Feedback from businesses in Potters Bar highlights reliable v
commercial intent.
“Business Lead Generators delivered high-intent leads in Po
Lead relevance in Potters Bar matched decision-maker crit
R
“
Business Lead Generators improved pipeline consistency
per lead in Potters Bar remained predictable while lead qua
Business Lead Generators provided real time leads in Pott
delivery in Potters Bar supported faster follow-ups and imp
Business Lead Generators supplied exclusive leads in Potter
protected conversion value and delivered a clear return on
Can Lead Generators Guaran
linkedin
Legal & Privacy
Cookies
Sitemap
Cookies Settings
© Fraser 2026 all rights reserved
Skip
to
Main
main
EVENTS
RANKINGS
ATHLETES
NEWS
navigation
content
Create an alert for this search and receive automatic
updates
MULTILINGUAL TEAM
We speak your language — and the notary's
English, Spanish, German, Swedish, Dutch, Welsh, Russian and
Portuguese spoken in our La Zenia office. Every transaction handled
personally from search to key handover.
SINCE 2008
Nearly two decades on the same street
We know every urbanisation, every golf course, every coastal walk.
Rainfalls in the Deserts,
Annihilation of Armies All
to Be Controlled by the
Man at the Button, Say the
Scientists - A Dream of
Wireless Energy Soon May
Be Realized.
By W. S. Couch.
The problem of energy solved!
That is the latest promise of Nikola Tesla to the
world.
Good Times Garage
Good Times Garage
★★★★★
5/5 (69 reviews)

**Exercise description:**
Rewrite the stretch of data from the start through the line containing "Business Lead Generators improved", putting "dependable" in place of "reliable" and changing nothing else. Return only those lines.

**Solution for this task:**
Feedback from businesses in Potters Bar highlights dependable v
commercial intent.
“Business Lead Generators delivered high-intent leads in Po
Lead relevance in Potters Bar matched decision-maker crit
R
“
Business Lead Generators improved pipeline consistency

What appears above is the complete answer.